Medieval Text Reveals A NSFW Poem About A Talking Vulva

Sex is a constant theme of the human experience, regardless of time, place, or culture - and the Middle Age is no exception. Wikimedia Commons / University of Heidelberg

When you think of raunchy displays of sexuality, you probably don't immediately think of Medieval parchments found in a dusty Austrian monastery. However, a centuries-old text reveals that the imagination of the Middle Ages was surprisingly unprudish when it came to sexuality.

Scholars at the Austrian Academy of Sciences' Institute of Medieval Research (OeAW) recently analyzed a newly discovered fragment of the text Rosendorn, translated as The Rose Thorn, that’s two centuries older than any other known copy.

Although it looks like a fairly bland historical document at first glance, the Rosendorn actually details a surprisingly vivid piece of erotic satire. The poem is about a young female virgin arguing with her vulva about who is more appreciated by men. According to The History Blog, the quarrel leads to the woman and vulva departing from each other, hoping to prove who truly is the most desirable. 

However, the break up spirals into disaster. The vulva is used and abused by every man it encounters, while the woman offers herself to a gang of men who trample her. In the end, the woman and her vulva agree they are better together, at which point the male narrator – who has been watching all of this drama unfold from afar – reunites the duo through the act of sex. 

All’s well that ends well, I guess? 

Christine Glassner, a researcher from the OeAW who worked on the project, explained in a statement that the poem is an “incredibly clever” narrative that explores whether a person can ever be separated from their sexuality. 

The newly discovered strip was found in the archives of Melk Abbey in Austria. The parchment consists of a thin strip just 22 centimeters long and 1.5 centimeters wide (8.7 by 0.6 inches), so only a few letters per line are recognizable. Nevertheless, through painstaking analysis, the team managed to piece together the story and discover it was written 200 years earlier than previously thought, towards the end of the 13th century. It’s believed this kind of erotic poetry was recited and possibly performed, but rarely ever written down. 

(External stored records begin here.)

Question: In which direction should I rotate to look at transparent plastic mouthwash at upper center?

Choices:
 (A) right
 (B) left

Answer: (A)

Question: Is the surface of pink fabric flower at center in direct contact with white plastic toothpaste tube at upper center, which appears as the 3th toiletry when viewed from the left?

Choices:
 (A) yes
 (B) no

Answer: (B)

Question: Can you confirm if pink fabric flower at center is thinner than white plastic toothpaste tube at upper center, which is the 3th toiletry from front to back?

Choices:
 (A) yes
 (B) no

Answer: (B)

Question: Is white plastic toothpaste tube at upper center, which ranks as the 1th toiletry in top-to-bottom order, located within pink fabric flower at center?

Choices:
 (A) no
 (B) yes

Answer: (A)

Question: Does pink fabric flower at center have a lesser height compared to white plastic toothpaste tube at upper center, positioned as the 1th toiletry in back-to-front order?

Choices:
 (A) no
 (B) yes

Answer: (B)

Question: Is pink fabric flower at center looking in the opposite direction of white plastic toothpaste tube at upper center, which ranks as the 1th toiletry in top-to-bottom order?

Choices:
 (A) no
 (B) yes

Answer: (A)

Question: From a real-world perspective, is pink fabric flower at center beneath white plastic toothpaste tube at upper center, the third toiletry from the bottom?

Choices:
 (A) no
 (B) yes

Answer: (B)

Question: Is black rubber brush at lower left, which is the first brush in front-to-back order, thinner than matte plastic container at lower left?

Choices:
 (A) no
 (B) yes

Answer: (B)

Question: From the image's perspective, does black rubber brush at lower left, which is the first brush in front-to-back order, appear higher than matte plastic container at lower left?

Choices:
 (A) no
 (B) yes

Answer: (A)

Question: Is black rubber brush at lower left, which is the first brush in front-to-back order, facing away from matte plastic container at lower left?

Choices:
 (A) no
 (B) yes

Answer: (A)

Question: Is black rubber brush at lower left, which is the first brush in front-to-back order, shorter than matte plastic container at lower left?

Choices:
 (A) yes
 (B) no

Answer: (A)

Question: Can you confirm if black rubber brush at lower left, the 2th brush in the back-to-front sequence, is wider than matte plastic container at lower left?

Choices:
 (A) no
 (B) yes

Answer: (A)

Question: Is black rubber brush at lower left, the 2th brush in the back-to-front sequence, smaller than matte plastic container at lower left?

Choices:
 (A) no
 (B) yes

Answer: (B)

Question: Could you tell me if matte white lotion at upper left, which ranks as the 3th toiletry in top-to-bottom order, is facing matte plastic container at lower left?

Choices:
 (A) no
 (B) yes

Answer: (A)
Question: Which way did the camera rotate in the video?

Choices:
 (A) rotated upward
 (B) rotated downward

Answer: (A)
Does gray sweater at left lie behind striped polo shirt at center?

The sexual themes of the poem could also provide an invaluable insight into how sexuality was viewed in the Middle Ages. It’s easy to assume people from pre-modern ages had a nun-like attitude towards sexuality or were perhaps too busy warding off plagues and fearing God to indulge in such decadent pleasures. However, sex remains a constant theme of the human experience, regardless of time, place, or culture – and the Middle Ages are no exception.